The app can manage personal time off, sick days, and holidays, and can prevent expensive overtime work by sending alerts via email, text, or Twitter to employees and managers. It also integrates with QuickBooks and produces reports in a variety of formats, including PDF, CSV, and HTML.
Mary Mikkelsen, director of production at Landis Architects/Builders, in Washington, D.C., likes the added control this app gives her. “If I need to know where someone is, all I do is look at my TSheets dashboard,” Mikkelsen says. And because the app is continuously updating, she can compare real-time costs to budget without having to wait for accounting reports.
Mikkelsen has also used the TSheets app to track a particular activity. In one case, she set up a special cost code to measure how much time was being spent on trips to the supplier. “The answer was frightening,” she says.
Email Marketing: Mail Chimp
This Web-based program offers a complete suite of email marketing tools. The basic version of the mobile app integrates with the Web-based application and covers all of the essentials, including: list management, with the ability to add names directly or via uploads from Google docs or Microsoft Excel; campaign management and scheduling, with the ability to launch a campaign remotely from your phone; complete reporting and analytics; and synchronized shared accounts with the ability to set permissions among several users.
To design a “campaign” (the marketing term for each newsletter or discrete email broadcast), Mail Chimp enables drag-and-drop layout for images and blocks of text and has a built-in photo editor to crop and resize images. All templates are optimized for mobile delivery, and you can test an email before sending it to see what it will look like. An automatic link checker also makes it easy to verify that the URLs are correct.
Paid features add another level of control. For example, the Delivery Doctor add-on can be used to troubleshoot spam-blocked emails by systematically testing each element of the message, from subject line to images to individual words within the main body copy.
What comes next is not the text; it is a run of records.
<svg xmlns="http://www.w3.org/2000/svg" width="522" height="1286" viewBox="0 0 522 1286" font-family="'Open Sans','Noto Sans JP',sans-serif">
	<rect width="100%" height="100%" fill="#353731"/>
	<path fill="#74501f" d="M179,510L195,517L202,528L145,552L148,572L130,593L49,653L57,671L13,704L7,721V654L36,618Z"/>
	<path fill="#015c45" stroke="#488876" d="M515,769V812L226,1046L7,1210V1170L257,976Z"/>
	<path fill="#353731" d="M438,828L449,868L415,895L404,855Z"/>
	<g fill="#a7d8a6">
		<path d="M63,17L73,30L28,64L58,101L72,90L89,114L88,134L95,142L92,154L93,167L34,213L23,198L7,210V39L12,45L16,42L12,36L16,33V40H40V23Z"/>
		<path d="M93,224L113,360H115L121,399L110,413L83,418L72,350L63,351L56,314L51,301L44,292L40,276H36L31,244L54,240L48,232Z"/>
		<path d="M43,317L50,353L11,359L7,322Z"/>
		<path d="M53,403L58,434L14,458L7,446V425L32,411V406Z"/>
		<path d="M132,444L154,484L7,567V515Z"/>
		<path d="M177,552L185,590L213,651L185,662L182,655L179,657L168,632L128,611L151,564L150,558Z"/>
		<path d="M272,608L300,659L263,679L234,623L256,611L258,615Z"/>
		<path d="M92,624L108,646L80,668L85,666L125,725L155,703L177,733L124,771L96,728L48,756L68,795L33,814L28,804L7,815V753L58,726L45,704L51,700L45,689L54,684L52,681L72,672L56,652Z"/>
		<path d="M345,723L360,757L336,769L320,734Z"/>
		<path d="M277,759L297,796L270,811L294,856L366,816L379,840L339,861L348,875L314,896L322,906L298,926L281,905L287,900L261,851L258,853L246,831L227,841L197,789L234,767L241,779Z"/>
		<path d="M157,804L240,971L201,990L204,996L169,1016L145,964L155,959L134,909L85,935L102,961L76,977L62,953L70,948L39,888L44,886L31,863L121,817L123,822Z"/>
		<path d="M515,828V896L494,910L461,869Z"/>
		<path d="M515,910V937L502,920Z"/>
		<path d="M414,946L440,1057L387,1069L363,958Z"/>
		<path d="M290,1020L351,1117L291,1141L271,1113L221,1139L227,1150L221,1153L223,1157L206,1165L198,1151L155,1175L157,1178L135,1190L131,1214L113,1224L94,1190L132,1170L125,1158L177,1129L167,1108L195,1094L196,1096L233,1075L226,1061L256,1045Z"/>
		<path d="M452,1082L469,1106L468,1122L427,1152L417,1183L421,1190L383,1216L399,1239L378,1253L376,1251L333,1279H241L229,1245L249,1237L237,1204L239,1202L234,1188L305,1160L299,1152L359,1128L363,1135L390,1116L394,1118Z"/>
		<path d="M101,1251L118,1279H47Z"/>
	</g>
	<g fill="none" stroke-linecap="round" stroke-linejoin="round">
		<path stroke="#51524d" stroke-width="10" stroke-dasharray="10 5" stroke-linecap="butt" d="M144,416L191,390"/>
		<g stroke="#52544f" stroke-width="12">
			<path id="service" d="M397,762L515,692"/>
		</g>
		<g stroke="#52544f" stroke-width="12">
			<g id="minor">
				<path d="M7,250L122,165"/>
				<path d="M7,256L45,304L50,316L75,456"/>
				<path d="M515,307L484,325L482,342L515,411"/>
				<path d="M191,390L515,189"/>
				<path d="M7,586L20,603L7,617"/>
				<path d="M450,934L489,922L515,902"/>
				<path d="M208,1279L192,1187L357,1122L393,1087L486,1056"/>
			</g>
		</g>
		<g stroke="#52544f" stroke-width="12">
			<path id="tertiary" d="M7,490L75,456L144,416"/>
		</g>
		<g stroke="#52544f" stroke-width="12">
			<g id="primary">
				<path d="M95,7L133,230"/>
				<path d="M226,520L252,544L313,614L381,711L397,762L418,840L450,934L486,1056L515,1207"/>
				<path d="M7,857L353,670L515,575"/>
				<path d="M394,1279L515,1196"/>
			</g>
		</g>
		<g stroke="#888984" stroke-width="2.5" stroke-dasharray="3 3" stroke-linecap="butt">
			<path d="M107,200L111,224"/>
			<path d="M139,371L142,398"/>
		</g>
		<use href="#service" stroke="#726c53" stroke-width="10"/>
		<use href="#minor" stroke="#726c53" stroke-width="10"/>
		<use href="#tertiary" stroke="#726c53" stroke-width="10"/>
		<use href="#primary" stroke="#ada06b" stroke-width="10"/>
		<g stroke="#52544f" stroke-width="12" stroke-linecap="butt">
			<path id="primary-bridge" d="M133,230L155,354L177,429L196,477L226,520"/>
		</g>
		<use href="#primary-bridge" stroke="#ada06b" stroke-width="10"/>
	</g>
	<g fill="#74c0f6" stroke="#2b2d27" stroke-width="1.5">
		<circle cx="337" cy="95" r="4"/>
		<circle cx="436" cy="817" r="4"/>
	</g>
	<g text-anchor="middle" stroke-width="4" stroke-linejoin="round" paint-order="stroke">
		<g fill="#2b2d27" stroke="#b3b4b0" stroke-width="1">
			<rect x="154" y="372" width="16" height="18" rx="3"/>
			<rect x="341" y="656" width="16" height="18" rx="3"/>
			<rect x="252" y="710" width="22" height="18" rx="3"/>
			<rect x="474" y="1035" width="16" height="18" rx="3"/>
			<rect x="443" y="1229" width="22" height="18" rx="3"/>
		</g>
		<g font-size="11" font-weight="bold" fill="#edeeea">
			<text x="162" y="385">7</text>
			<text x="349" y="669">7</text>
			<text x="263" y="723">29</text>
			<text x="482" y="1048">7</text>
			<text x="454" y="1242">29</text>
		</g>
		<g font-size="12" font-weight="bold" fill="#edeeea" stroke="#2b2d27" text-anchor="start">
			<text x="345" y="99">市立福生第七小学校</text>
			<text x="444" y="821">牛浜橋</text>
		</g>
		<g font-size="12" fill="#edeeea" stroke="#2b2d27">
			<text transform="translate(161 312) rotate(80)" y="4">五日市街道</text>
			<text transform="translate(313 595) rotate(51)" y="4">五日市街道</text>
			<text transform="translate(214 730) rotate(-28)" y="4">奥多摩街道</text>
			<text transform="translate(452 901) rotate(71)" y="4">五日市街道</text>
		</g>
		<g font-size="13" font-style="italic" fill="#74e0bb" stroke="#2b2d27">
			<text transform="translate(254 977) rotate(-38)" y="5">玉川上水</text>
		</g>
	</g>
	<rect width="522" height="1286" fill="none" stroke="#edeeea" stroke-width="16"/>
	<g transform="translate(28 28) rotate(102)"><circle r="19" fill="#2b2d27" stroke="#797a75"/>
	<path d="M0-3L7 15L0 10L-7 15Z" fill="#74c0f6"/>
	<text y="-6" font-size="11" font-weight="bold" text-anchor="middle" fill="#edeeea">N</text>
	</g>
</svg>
Melony Trementozzi, marketing coordinator for Hatfield Builders & Remodelers, outside of Dallas, has been using Mail Chimp for about 18 months. It’s her go-to app for the company’s monthly newsletter, and it also works well for the occasional promotional email campaign around a design award or other special event.
Trementozzi uses the Web version on a desktop for layout because the bigger screen makes it easier to add images and cut and paste pieces of copy.
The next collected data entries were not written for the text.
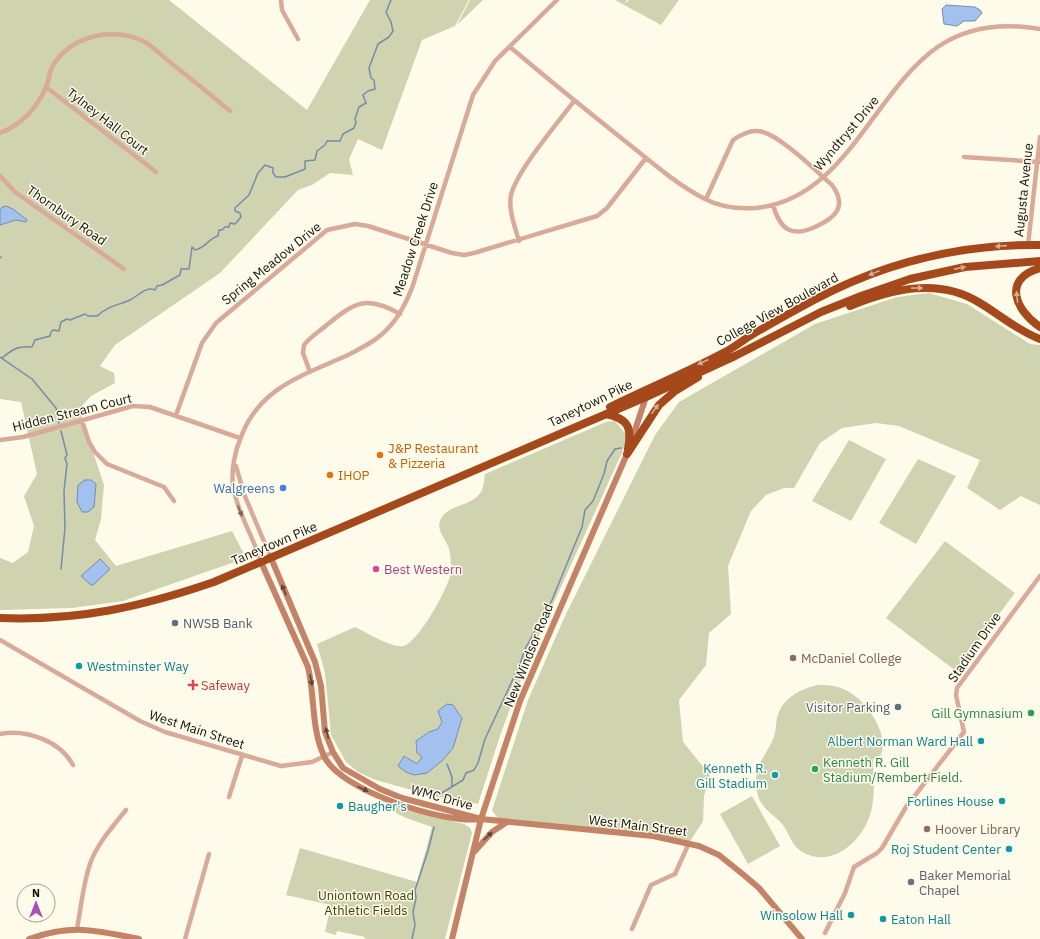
<svg xmlns="http://www.w3.org/2000/svg" width="1040" height="939" viewBox="0 0 1040 939" font-family="'IBM Plex Sans',sans-serif">
  <style>
    .green { fill: #cfd3b0; fill-rule: evenodd }
    .water { fill: #a2c1ef; stroke: #768cab }
    .lines { fill: none; stroke-linecap: round; stroke-linejoin: round }
    .stream { stroke: #768cab; stroke-width: 1.5 }
    .street { stroke: #d8aa97; stroke-width: 4.5 }
    .secondary { stroke: #c48266; stroke-width: 6 }
    .highway { stroke: #a5491c; stroke-width: 8 }
    .oneway { fill: #d6ab8e }
    .oneway2 { fill: #7e6558 }
    .oneway3 { fill: #624334 }
    .food-dot { fill: #e8710a; stroke: #fefbeb; stroke-width: 1.5 }
    .shop-dot { fill: #3f7fe0; stroke: #fefbeb; stroke-width: 1.5 }
    .hotel-dot { fill: #d1479c; stroke: #fefbeb; stroke-width: 1.5 }
    .service-dot { fill: #5c6f8a; stroke: #fefbeb; stroke-width: 1.5 }
    .education-dot { fill: #8d6e63; stroke: #fefbeb; stroke-width: 1.5 }
    .culture-dot { fill: #0f9aa8; stroke: #fefbeb; stroke-width: 1.5 }
    .health-dot { fill: #e0444e; stroke: #fefbeb; stroke-width: 1.5 }
    .leisure-dot { fill: #2e9e5b; stroke: #fefbeb; stroke-width: 1.5 }
    .worship-dot { fill: #6b7280; stroke: #fefbeb; stroke-width: 1.5 }
    .labels { text-anchor: middle; stroke-width: 3; stroke-linejoin: round; paint-order: stroke }
    .street-label { font-size: 13px; fill: #11100b; stroke: #fefbeb }
    .food-label { font-size: 13px; fill: #c56008; stroke: #fefbeb; text-anchor: start }
    .shop-label { font-size: 13px; fill: #366cbe; stroke: #fefbeb; text-anchor: end }
    .hotel-label { font-size: 13px; fill: #b23c85; stroke: #fefbeb; text-anchor: start }
    .service-label { font-size: 13px; fill: #4e5e75; stroke: #fefbeb; text-anchor: start }
    .education-label { font-size: 13px; fill: #785e54; stroke: #fefbeb; text-anchor: start }
    .culture-label { font-size: 13px; fill: #0d838f; stroke: #fefbeb; text-anchor: end }
    .health-label { font-size: 13px; fill: #be3a42; stroke: #fefbeb; text-anchor: start }
    .leisure-label { font-size: 13px; fill: #27864d; stroke: #fefbeb; text-anchor: end }
    .worship-label { font-size: 13px; fill: #5b616d; stroke: #fefbeb; text-anchor: start }
    .park-label { font-size: 13px; fill: #414300; stroke: #fefbeb }
  </style>
  <rect width="100%" height="100%" fill="#fefbeb"/>
  <path class="green" d="M0,0H169L307,110L370,0H469L455,26L422,40L382,150L358,139L349,159L353,175L330,173L312,185L298,190L220,273L115,345L100,366L114,373L115,383L91,396L79,409L104,485L101,519L95,540L116,566L232,531L246,558L123,601L72,608L0,610V558L13,563L28,552L34,526L24,496L37,474L21,402L0,399Z
    M470,0H483L457,25Z
    M615,0H627L625,4L629,0H679L661,25Z
    M929,293L967,304L1030,344L1040,345V505L1021,496L1000,510L967,488L980,460L899,426L876,423L842,428L820,443L794,488H784L766,495L751,511L728,566L731,614L709,633L706,665L679,700L683,742L710,775L704,796L703,821L689,843L501,820L496,816L492,810L528,700L565,616L655,435L679,402L815,324L897,297Z
    M615,421L627,436L625,446L531,653L501,733L478,804L433,796L376,780L358,772L346,762L331,735L325,673L317,644L355,627C366,632 391,648 403,646C417,645 451,584 451,571C451,564 451,556 449,549C447,540 436,531 440,521C447,503 471,508 481,492C484,487 484,479 485,474L606,422ZM447,704L454,706L462,717L453,748L443,760L427,773L406,772L399,766L405,756L417,765L422,757L417,752L416,741L428,732L438,729L442,722L438,711Z
    M849,440L886,459L851,521L812,501Z
    M918,459L956,476L916,544L879,523Z
    M945,541L1015,593L956,671L886,618Z
    M817,685C824,685 831,685 838,687C860,693 881,721 883,743C883,747 882,751 881,755L873,759C873,775 875,792 872,807C867,836 836,869 804,853C792,847 790,835 783,825C770,810 757,808 756,783C755,762 771,750 775,733C776,728 776,723 777,718C782,698 799,690 817,685Z
    M752,796L780,846L748,864L720,814Z
    M386,803L401,809L464,824L470,828L472,833L445,939H364L365,937L337,931L336,935L325,932L331,905L286,895L300,848L417,882L432,827L406,818L384,807Z"/>
  <path class="water" d="M946,5L975,7L980,10L982,13L975,21H964L957,26L944,24L942,9Z
    M6,206L13,209L27,220L26,222L16,220L0,225V211L2,207Z
    M85,480H91L96,484L94,507L88,512H82L77,502L78,485Z
    M100,559L109,568V570L93,585H91L81,576Z
    M447,704L453,705L462,718L453,748L443,760L427,773L414,775L406,772L398,766L404,756L417,764L422,757L417,753L416,741L429,732L438,729L442,722L438,711Z"/>
  <g class="lines">
    <path class="stream" d="M0,258L1,257
      M0,357L32,379L56,408L59,423
      M2,358C13,349 17,346 32,347L35,340L50,336L51,332L53,330L59,331L61,322L67,319L70,320L85,314L88,316H97C109,305 117,306 130,300C138,296 146,286 155,290L157,286L162,285L180,275L181,269H189L192,247L195,250C206,248 209,238 218,236L219,230H222L225,227H229L230,223L235,224L241,217L240,213L235,211V208L249,195L258,173L265,165L273,168V173L276,177H285L305,169V161L315,160L317,151L325,145L327,141H340L343,134L354,128L356,122L355,119L359,107L366,103L363,95L368,91L375,89L374,80L371,78L369,68L378,44L389,37L393,31L391,22L386,12L391,0
      M61,569L65,528L64,491L67,464L65,458L67,455L61,431
      M447,764L452,777V786
      M440,794L463,780L466,773L474,770L478,763L485,739L520,664L525,649L552,600L582,527L585,510L593,501L604,474L607,461L615,449L621,448
      M412,939L415,925L413,912L416,898L415,890L428,851L434,827"/>
    <path class="street" d="M281,0L282,10L298,39
      M510,47C548,79 586,110 625,141C650,161 676,184 705,199C720,207 739,209 756,208C846,199 873,91 939,46C969,26 1005,23 1040,29
      M46,87L156,172
      M0,133C21,125 37,108 46,87C49,81 49,73 52,67C71,35 113,26 145,42C154,47 163,57 171,63C191,79 211,95 230,111
      M964,157L1040,162
      M0,176L15,192L124,269
      M706,199L733,140C740,135 748,130 758,131C777,132 817,172 832,185C848,207 835,218 815,227C791,238 780,229 773,205
      M519,241C515,227 508,209 511,195C517,170 558,123 574,101
      M1028,245L1040,137
      M310,372L303,353L304,345C310,337 320,331 328,324C355,302 367,295 400,314
      M176,415L202,343L216,323L327,230L355,224L368,226L452,253L464,255L474,253L597,216L607,208L646,158
      M82,421L89,442L95,452L107,464L164,487L174,501
      M0,440L23,437L133,406L150,407L240,438
      M236,466L244,494L271,558
      M261,562C253,536 237,512 233,485C231,470 235,451 241,437C260,386 305,375 350,354C361,348 372,343 381,335C397,322 406,304 413,285L473,95L495,61L557,0
      M0,640L140,721L165,732L281,766L312,762L333,752
      M0,734C27,729 60,741 73,765
      M229,797L242,756
      M77,929C81,908 83,884 90,864C97,844 113,826 126,810
      M632,929L651,885L675,874L689,843
      M825,933L845,893L854,867L877,853L882,848L906,807L964,732L956,695L957,688L1040,576
      M185,939L209,854"/>
    <path class="secondary" d="M271,558L315,662L321,686L325,732L333,752L343,768L380,789L402,798L481,819L653,836L699,846L719,855L745,876L759,888L802,939
      M261,562L308,667C315,696 311,728 324,756C340,791 444,824 480,819
      M475,851L492,832L507,822
      M29,939C72,924 96,930 139,939
      M452,939L481,819L520,701L627,454L647,394"/>
    <path class="highway" d="M1040,268C1002,279 1015,310 1040,327
      M850,306C892,289 939,277 980,303C1000,315 1018,331 1040,339
      M610,407C648,388 688,372 725,352C735,347 743,340 753,334C774,322 795,310 816,299C886,262 962,244 1040,245
      M606,414C629,419 632,428 628,449
      M627,454L659,405L675,391L698,377
      M0,618C78,621 141,607 214,582L646,397L735,356L821,312L861,296L910,279L965,267L1040,261"/>
  </g>
  <defs><path id="oneway-solid" d="M-6-.8H1V-3.2L6.5 0L1 3.2V.8H-6Z"/></defs>
  <g class="oneway">
    <use href="#oneway-solid" transform="translate(1001 246) rotate(176)"/>
    <use href="#oneway-solid" transform="translate(960 268) rotate(-11)"/>
    <use href="#oneway-solid" transform="translate(874 273) rotate(158)"/>
    <use href="#oneway-solid" transform="translate(917 288) rotate(-1)"/>
    <use href="#oneway-solid" transform="translate(1017 297) rotate(-96)"/>
    <use href="#oneway-solid" transform="translate(703 362) rotate(155)"/>
    <use href="#oneway-solid" transform="translate(655 409) rotate(-54)"/>
  </g>
  <use class="oneway2" href="#oneway-solid" transform="translate(240 511) rotate(69)"/>
  <g class="oneway3">
    <use href="#oneway-solid" transform="translate(284 590) rotate(-113)"/>
    <use href="#oneway-solid" transform="translate(311 680) rotate(79)"/>
    <use href="#oneway-solid" transform="translate(327 733) rotate(-104)"/>
    <use href="#oneway-solid" transform="translate(363 789) rotate(26)"/>
    <use href="#oneway-solid" transform="translate(488 836) rotate(-45)"/>
  </g>
  <g class="food-dot">
    <circle cx="380" cy="455" r="4"/>
    <circle cx="330" cy="475" r="4"/>
  </g>
  <circle class="shop-dot" cx="283" cy="488" r="4"/>
  <circle class="hotel-dot" cx="376" cy="569" r="4"/>
  <g class="service-dot">
    <circle cx="175" cy="623" r="4"/>
    <circle cx="898" cy="707" r="4"/>
  </g>
  <g class="education-dot">
    <circle cx="793" cy="658" r="4"/>
    <circle cx="927" cy="829" r="4"/>
  </g>
  <g class="culture-dot">
    <circle cx="79" cy="666" r="4"/>
    <circle cx="981" cy="741" r="4"/>
    <circle cx="775" cy="775" r="4"/>
    <circle cx="1002" cy="801" r="4"/>
    <circle cx="340" cy="806" r="4"/>
    <circle cx="1009" cy="849" r="4"/>
    <circle cx="851" cy="915" r="4"/>
    <circle cx="883" cy="919" r="4"/>
  </g>
  <path class="health-dot" d="M191 679h4v4h4v4h-4v4h-4v-4h-4v-4h4z"/>
  <g class="leisure-dot">
    <circle cx="1031" cy="713" r="4"/>
    <circle cx="815" cy="769" r="4"/>
  </g>
  <circle class="worship-dot" cx="911" cy="882" r="4"/>
  <g class="labels">
    <g class="street-label">
      <text transform="translate(108 121) rotate(38)" y="5">Tylney Hall Court</text>
      <text transform="translate(846 133) rotate(-50)" y="5">Wyndtryst Drive</text>
      <text transform="translate(1023 190) rotate(-84)" y="5">Augusta Avenue</text>
      <text transform="translate(67 215) rotate(35)" y="5">Thornbury Road</text>
      <text transform="translate(415 239) rotate(-72)" y="5">Meadow Creek Drive</text>
      <text transform="translate(271 263) rotate(-39)" y="5">Spring Meadow Drive</text>
      <text transform="translate(777 309) rotate(-29)" y="5">College View Boulevard</text>
      <text transform="translate(590 403) rotate(-26)" y="5">Taneytown Pike</text>
      <text transform="translate(72 412) rotate(-14)" y="5">Hidden Stream Court</text>
      <text transform="translate(274 543) rotate(-23)" y="5">Taneytown Pike</text>
      <text transform="translate(974 647) rotate(-55)" y="5">Stadium Drive</text>
      <text transform="translate(528 655) rotate(-68)" y="5">New Windsor Road</text>
      <text transform="translate(197 729) rotate(18)" y="5">West Main Street</text>
      <text transform="translate(442 797) rotate(15)" y="5">WMC Drive</text>
      <text transform="translate(638 825) rotate(7)" y="5">West Main Street</text>
    </g>
    <g class="food-label">
      <text x="388" y="453">J&amp;P Restaurant<tspan x="388" dy="15">&amp; Pizzeria</tspan></text>
      <text x="338" y="480">IHOP</text>
    </g>
    <g class="shop-label">
      <text x="275" y="493">Walgreens</text>
    </g>
    <g class="hotel-label">
      <text x="384" y="574">Best Western</text>
    </g>
    <g class="service-label">
      <text x="183" y="628">NWSB Bank</text>
      <text x="890" y="712" text-anchor="end">Visitor Parking</text>
    </g>
    <g class="education-label">
      <text x="801" y="663">McDaniel College</text>
      <text x="935" y="834">Hoover Library</text>
    </g>
    <g class="culture-label">
      <text x="87" y="671" text-anchor="start">Westminster Way</text>
      <text x="973" y="746">Albert Norman Ward Hall</text>
      <text x="767" y="773">Kenneth R.<tspan x="767" dy="15">Gill Stadium</tspan></text>
      <text x="994" y="806">Forlines House</text>
      <text x="348" y="811" text-anchor="start">Baugher's</text>
      <text x="1001" y="854">Roj Student Center</text>
      <text x="843" y="920">Winsolow Hall</text>
      <text x="891" y="924" text-anchor="start">Eaton Hall</text>
    </g>
    <g class="health-label">
      <text x="201" y="690">Safeway</text>
    </g>
    <g class="leisure-label">
      <text x="1023" y="718">Gill Gymnasium</text>
      <text x="823" y="767" text-anchor="start">Kenneth R. Gill<tspan x="823" dy="15">Stadium/Rembert Field.</tspan></text>
    </g>
    <g class="worship-label">
      <text x="919" y="880">Baker Memorial<tspan x="919" dy="15">Chapel</tspan></text>
    </g>
    <g class="park-label">
      <text x="366" y="900">Uniontown Road<tspan x="366" dy="15">Athletic Fields</tspan></text>
    </g>
  </g>
  <g transform="translate(36 903)"><circle r="19" fill="#fefbeb" stroke="#9f9d91"/>
  <path d="M0-3L7 15L0 10L-7 15Z" fill="#ab4fb9"/>
  <text y="-6" font-size="11" font-weight="bold" text-anchor="middle" fill="#11100b">N</text>
  </g>
</svg>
“But for analytics and tracking, the phone is perfect,” Trementozzi says. “I can’t guess at the overall time savings, but having analytics that are easy to read and close at hand is really convenient.”
She also likes the way that Mail Chimp handles unsubscribes and duplicate names.
Trementozzi uses the free version and has yet to tap into all of its capabilities. It’s easy at the entry level, she says, “but you can get into it as deeply as you want to. For the remodeling industry, it really works.”
Free up to 2,000 subscribers, no contract required; $10 to $250/month, based on volume between 2,001 to 50,000 subscribers.